GOAL OF THE EXERCISE.
Reproduce the data from its first line through the line containing "పవర్ గ్రిడ్ లో 1543 ఫీల్డ్ ఇంజనీర్ మరియ", inclusive, swapping every "Partner" for "Socio" and changing nothing else.

DATASET RECORDS.
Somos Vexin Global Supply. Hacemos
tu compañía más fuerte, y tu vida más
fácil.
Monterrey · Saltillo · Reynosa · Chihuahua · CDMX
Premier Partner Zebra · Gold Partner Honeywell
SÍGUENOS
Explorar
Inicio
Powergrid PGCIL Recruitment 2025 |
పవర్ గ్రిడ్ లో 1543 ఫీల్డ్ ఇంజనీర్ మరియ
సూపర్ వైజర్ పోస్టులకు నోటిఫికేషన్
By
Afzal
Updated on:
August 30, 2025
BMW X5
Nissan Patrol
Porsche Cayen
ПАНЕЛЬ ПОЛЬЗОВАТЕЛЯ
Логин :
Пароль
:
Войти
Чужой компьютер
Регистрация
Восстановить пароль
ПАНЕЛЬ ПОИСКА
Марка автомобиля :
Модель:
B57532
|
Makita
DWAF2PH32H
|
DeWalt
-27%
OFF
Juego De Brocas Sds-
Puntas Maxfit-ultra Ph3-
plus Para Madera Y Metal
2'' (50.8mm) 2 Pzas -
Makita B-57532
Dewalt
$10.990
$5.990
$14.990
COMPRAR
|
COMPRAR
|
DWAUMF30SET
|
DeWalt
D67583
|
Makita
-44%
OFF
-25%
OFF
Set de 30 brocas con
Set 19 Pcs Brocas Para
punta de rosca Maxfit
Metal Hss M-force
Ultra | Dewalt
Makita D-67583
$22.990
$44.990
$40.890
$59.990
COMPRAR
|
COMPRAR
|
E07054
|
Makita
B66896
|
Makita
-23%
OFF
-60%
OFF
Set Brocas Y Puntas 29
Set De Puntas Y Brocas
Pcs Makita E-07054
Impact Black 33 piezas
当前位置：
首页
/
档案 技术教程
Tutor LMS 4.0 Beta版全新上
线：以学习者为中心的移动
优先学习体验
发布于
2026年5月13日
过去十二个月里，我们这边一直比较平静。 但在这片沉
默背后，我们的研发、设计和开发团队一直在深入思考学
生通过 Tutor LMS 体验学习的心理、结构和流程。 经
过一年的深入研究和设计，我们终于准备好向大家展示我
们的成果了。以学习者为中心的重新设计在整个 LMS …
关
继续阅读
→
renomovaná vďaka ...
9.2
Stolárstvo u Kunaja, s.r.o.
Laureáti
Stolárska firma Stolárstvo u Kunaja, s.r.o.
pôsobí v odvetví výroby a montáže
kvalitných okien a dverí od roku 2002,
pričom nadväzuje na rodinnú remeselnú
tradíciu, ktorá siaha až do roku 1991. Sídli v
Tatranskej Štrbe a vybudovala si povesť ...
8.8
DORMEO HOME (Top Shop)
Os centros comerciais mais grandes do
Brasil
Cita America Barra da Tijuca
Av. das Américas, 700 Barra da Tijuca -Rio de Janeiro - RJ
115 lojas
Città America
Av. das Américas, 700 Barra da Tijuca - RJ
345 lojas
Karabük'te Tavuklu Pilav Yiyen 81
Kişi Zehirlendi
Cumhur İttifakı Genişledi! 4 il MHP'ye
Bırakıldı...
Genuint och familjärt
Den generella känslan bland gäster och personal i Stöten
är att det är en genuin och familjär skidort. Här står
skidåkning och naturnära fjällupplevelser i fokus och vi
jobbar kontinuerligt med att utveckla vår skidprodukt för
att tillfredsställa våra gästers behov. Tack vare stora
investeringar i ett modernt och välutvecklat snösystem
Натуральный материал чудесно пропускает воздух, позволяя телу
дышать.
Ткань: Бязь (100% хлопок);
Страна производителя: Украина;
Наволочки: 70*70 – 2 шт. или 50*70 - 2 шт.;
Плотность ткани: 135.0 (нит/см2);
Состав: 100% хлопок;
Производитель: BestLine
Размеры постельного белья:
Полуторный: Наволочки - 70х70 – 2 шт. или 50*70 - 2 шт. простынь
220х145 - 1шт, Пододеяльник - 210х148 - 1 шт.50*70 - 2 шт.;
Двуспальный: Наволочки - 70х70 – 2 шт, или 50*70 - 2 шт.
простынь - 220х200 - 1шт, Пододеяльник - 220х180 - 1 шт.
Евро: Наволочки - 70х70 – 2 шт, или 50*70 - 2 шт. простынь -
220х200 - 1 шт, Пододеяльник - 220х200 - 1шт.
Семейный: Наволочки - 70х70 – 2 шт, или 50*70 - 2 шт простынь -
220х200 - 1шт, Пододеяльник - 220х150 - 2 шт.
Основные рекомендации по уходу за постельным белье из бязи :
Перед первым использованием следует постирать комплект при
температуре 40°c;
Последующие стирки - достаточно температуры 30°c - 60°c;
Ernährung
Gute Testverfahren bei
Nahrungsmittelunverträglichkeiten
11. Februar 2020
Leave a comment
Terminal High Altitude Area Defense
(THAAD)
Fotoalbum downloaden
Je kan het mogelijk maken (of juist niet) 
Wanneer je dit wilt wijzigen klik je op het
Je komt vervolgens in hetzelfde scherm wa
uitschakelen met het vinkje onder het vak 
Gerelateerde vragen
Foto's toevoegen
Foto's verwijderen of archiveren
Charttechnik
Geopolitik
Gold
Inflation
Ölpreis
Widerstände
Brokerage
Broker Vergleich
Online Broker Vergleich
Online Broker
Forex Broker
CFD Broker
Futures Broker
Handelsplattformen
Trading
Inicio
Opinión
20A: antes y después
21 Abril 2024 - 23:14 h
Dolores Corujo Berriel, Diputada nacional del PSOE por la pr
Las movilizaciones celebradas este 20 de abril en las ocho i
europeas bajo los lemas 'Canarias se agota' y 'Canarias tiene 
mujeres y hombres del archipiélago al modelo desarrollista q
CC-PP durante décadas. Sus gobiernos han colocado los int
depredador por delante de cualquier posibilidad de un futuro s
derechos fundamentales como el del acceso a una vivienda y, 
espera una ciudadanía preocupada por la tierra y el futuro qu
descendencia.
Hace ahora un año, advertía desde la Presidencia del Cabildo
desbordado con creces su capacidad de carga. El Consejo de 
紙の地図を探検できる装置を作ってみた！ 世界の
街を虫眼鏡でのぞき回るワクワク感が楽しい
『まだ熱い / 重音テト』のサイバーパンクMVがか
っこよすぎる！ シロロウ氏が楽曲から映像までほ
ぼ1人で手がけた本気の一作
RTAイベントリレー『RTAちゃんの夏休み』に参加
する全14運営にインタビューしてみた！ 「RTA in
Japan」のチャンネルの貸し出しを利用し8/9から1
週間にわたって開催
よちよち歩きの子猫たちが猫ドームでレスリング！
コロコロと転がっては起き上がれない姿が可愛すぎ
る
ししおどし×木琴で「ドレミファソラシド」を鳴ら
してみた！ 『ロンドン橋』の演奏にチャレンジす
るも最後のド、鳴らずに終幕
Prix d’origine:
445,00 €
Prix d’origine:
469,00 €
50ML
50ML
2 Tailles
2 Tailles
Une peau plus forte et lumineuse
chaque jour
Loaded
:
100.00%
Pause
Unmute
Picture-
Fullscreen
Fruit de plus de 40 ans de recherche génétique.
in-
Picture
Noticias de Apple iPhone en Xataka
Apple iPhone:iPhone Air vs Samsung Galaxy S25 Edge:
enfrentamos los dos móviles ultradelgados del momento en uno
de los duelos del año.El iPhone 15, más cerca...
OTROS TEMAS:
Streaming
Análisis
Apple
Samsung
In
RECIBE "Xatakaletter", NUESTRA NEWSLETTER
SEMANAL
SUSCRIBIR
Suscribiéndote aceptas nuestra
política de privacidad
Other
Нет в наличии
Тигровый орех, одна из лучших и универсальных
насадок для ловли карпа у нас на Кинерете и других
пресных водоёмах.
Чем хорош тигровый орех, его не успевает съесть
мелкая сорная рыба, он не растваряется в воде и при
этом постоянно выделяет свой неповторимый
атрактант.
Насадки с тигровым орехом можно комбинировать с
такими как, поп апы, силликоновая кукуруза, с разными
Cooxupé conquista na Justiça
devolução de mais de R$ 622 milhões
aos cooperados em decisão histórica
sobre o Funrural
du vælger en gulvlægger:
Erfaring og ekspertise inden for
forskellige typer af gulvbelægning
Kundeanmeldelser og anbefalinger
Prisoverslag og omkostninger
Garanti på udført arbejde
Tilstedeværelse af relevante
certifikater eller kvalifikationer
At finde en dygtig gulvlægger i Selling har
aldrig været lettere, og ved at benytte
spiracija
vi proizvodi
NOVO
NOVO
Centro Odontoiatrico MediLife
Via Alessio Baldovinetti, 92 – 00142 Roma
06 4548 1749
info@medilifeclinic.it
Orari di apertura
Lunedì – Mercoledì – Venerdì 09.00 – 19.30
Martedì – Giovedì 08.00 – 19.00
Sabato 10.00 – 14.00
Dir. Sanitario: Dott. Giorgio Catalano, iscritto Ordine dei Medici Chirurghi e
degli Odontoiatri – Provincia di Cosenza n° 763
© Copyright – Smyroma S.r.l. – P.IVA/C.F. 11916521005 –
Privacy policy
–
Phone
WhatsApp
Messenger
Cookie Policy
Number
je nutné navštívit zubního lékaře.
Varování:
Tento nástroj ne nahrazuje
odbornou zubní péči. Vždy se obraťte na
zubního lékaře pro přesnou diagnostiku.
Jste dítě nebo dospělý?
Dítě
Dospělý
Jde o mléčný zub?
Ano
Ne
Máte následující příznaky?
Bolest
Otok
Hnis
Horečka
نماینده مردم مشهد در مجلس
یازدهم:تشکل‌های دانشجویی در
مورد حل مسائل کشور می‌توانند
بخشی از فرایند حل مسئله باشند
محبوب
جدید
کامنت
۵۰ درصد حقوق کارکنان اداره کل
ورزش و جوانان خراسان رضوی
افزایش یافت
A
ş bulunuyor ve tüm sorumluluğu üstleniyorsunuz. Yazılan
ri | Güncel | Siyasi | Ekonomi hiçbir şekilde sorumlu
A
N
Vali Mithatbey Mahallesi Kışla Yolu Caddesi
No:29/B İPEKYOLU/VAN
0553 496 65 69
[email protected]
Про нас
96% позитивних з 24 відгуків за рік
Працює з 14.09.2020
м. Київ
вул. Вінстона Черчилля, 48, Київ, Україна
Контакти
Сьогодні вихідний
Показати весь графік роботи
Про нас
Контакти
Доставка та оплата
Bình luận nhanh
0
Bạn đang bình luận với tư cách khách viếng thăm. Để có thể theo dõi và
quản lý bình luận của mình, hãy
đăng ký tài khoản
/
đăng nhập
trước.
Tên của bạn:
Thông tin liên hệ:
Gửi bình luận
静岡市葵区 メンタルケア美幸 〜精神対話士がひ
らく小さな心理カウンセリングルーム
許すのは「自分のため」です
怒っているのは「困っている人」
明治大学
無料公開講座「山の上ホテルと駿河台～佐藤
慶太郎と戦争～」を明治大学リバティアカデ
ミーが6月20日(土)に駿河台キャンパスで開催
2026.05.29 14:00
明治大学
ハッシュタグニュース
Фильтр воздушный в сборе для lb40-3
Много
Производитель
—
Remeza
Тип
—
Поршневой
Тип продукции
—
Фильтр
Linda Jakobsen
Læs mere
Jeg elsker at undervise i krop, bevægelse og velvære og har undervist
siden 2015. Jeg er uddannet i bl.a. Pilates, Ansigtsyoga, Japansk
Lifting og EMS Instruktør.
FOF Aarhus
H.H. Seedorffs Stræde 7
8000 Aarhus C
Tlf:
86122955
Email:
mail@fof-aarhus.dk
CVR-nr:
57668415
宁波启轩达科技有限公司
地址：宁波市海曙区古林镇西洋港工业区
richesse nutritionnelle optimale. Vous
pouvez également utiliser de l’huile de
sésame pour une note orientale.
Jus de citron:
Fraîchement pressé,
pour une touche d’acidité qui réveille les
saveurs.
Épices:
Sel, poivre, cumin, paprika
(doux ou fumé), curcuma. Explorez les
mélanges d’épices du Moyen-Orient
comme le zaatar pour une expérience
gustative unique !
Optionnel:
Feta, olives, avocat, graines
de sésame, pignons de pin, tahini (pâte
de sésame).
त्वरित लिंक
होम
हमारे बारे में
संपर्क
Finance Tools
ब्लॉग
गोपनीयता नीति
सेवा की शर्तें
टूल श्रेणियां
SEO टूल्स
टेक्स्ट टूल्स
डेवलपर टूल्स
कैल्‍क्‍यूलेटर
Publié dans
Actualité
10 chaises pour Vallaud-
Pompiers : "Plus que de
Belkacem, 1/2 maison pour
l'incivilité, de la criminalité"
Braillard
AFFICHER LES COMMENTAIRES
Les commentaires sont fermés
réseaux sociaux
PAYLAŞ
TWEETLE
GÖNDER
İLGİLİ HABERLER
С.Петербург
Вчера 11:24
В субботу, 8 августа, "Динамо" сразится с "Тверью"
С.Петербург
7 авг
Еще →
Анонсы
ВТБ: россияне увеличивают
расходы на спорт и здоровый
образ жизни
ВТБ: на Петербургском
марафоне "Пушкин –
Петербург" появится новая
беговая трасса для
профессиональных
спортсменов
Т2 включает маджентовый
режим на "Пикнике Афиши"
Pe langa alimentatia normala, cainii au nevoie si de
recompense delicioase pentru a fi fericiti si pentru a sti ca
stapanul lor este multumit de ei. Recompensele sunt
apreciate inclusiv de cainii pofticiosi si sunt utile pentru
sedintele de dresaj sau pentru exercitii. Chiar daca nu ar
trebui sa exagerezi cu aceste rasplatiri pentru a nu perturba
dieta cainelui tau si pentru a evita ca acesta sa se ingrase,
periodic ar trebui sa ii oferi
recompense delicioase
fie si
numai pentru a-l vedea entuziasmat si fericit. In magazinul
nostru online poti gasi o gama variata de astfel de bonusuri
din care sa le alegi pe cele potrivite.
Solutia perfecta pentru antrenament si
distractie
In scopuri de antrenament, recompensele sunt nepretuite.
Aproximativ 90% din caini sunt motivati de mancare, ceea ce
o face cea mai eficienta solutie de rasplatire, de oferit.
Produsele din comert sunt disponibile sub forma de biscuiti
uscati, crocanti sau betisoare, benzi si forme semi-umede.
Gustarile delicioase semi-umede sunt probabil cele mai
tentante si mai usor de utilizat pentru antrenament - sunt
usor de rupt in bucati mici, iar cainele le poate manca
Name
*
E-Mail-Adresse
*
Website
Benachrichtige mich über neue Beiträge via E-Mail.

OUTPUT OF THE EXERCISE.
Somos Vexin Global Supply. Hacemos
tu compañía más fuerte, y tu vida más
fácil.
Monterrey · Saltillo · Reynosa · Chihuahua · CDMX
Premier Socio Zebra · Gold Socio Honeywell
SÍGUENOS
Explorar
Inicio
Powergrid PGCIL Recruitment 2025 |
పవర్ గ్రిడ్ లో 1543 ఫీల్డ్ ఇంజనీర్ మరియ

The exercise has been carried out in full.